Many of these users, especially in EDA and manufacturing, are not comfortable running workload management suites and schedulers without support, said Pang, who is now joined with Lu to lead the push toward OpenLava development. “These are mission critical clusters. They need to bring products as fast as possible to the market, and that’s a key driver. Also though, there are new HPC users who need open source schedulers but they are new to this community and are not familiar with configuring and using—this is the base we are targeted toward.”
The goal of Teraproc then, is not just to offer commercial support around OpenLava, but to help push some of their mystery capital into funding the community around the open source framework. Pricing is the interesting issue, however. The challenging part about understanding LSF pricing is that it’s always been per core, but discounted heavily and tied to other major deals. Teraproc is tackling the market with per node licensing, which is the same no matter what one stuffs into the box—GPUs, high-end processors, it does not matter, says Lu.
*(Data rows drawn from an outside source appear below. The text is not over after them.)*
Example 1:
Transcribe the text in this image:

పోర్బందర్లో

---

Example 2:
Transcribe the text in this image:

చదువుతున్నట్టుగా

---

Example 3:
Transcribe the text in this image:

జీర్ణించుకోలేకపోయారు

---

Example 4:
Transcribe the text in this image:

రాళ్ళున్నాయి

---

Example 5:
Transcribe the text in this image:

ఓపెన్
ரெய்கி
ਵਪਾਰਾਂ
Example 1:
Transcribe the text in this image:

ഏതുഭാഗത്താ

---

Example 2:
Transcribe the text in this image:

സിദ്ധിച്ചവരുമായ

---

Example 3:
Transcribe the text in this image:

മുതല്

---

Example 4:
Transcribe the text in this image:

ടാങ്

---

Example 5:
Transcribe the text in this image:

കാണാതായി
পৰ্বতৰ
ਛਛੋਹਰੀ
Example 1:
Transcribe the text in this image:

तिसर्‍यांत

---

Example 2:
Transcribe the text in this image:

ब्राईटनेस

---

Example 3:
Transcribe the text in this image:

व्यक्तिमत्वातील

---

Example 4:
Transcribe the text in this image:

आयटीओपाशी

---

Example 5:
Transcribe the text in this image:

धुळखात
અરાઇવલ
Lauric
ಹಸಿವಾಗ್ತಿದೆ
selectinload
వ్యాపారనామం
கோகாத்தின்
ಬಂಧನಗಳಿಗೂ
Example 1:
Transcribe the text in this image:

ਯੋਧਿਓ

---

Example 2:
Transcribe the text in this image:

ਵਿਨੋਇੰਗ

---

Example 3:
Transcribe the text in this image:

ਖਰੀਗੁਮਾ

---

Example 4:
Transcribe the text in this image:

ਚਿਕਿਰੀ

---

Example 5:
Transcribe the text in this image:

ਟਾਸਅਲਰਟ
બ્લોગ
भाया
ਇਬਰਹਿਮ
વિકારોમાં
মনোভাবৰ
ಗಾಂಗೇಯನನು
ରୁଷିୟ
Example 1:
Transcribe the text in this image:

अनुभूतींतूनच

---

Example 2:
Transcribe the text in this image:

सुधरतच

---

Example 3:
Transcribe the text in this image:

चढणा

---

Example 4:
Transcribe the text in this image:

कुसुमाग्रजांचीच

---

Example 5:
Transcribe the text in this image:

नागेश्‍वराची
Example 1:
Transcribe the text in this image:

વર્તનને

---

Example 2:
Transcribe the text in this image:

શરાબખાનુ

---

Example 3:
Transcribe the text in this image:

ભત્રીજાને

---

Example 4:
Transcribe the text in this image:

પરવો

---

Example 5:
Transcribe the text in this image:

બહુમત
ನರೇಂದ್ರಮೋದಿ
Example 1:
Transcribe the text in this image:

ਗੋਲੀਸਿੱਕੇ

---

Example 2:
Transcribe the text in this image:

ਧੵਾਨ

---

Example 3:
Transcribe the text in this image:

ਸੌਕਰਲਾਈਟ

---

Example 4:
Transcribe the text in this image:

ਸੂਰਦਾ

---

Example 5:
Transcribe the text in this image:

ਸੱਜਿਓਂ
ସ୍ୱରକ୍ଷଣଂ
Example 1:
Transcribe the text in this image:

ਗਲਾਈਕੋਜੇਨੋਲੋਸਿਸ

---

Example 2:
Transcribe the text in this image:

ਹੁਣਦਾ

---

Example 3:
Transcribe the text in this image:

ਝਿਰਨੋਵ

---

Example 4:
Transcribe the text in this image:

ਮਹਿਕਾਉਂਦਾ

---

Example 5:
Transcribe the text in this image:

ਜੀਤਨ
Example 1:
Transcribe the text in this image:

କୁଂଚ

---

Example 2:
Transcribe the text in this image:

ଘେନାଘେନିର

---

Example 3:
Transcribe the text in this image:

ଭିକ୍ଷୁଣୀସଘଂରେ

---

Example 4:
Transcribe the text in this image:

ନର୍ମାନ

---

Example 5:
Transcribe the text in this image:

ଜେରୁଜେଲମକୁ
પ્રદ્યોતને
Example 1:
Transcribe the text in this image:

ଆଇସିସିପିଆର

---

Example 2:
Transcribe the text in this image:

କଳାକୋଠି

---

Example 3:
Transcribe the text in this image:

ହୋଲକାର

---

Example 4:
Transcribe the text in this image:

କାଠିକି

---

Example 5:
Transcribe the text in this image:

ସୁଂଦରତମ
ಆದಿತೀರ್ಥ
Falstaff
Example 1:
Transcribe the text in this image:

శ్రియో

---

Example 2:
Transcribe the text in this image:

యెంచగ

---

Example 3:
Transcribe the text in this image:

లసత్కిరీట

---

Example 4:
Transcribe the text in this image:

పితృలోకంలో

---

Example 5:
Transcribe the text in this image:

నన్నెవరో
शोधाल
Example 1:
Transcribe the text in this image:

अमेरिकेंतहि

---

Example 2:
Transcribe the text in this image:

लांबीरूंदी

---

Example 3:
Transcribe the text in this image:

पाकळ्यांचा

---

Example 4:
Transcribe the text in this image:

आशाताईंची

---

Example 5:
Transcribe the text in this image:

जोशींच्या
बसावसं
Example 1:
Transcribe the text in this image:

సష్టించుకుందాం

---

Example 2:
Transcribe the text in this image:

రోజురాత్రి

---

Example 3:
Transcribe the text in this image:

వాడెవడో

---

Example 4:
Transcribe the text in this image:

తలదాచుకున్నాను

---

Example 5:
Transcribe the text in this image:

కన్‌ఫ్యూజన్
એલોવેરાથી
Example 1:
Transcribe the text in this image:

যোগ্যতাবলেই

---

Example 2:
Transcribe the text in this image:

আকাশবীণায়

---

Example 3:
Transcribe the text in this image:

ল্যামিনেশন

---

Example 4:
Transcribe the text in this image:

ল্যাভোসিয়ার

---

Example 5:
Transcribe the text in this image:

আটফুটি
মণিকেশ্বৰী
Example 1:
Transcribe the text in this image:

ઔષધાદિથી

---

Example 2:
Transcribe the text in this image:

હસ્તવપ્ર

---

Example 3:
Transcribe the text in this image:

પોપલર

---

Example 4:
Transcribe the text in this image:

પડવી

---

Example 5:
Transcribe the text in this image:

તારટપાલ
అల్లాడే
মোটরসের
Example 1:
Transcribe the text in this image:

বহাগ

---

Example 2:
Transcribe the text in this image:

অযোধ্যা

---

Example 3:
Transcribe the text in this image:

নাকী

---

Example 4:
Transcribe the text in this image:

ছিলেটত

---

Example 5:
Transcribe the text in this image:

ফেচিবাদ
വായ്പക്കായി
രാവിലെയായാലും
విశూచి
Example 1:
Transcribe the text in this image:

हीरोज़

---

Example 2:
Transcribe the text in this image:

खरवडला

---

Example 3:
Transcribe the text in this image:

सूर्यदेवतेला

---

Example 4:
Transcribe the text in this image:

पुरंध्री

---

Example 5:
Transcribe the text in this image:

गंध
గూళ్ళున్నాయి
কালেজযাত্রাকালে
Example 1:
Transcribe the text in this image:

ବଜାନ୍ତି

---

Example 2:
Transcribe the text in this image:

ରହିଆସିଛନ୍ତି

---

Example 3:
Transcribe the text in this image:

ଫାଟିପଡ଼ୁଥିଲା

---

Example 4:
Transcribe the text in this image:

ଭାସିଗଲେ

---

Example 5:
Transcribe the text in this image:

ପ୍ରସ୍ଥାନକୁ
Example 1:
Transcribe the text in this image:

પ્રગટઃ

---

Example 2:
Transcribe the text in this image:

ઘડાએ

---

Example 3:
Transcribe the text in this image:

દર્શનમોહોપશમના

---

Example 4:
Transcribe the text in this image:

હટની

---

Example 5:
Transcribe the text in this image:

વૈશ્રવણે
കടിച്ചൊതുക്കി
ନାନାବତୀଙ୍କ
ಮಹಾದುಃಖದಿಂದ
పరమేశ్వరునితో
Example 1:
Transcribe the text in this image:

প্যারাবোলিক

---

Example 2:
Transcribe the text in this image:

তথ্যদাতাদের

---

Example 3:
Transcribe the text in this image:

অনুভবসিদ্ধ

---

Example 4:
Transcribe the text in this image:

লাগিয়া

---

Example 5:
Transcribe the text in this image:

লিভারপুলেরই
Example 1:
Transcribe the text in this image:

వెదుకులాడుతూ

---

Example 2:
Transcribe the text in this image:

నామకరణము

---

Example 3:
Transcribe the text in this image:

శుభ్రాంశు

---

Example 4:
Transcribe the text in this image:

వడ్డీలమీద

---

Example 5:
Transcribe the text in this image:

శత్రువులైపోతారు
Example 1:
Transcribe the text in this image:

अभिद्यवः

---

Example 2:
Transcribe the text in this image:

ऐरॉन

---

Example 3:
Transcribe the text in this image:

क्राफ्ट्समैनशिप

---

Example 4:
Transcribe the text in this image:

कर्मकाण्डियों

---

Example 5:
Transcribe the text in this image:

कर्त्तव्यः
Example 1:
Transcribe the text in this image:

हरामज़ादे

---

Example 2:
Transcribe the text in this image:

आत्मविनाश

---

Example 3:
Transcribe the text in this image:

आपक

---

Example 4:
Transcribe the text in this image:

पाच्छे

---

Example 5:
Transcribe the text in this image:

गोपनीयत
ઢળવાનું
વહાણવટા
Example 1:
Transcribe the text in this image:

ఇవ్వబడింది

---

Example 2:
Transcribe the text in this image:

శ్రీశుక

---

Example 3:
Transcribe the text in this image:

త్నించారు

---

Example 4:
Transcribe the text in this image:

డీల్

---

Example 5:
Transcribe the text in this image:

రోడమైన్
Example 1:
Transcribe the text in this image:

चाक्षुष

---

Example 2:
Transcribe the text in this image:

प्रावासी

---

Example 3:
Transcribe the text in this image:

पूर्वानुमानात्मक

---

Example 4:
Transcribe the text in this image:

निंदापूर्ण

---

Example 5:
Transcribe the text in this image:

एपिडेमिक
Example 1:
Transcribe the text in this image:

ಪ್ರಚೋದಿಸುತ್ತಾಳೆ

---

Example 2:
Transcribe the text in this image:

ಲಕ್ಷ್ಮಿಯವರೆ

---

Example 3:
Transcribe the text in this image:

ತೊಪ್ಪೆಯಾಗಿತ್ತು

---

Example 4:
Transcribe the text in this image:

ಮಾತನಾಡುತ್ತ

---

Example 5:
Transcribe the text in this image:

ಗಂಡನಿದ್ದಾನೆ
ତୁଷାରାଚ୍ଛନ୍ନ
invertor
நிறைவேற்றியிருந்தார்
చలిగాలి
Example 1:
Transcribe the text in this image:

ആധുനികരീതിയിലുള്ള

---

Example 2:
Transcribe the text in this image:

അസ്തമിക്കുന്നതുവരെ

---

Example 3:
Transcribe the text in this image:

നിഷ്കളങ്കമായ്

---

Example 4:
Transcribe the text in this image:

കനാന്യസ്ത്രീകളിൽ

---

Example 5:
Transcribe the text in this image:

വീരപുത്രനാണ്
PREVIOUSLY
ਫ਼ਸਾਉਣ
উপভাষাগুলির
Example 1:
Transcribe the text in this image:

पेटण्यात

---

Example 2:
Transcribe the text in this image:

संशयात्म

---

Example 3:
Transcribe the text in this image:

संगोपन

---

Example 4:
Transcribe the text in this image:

“PBS Pro priced their product at $15 per core. LSF is quite a bit more than that. The list price is close to 10 times more, but this is not the street price, of course,” Pang says. He adds that for that other 95 percebt of IBM’s batch of lower end users, especially toward the bottom of that stack, they don’t have a ton of cores so they do not get many discounts at all, making this a very expensive management framework.
With their hooks for LSF users and 5,000 downloads of the binary version of OpenLava through its early stage site (not all of those will use it in production, obviously, but that’s some decent tire-kicking), Lu and Pang says Teraproc willmove past its initial “handful” of early users this year—and keep pushing the OpenLava message to HPC and beyond.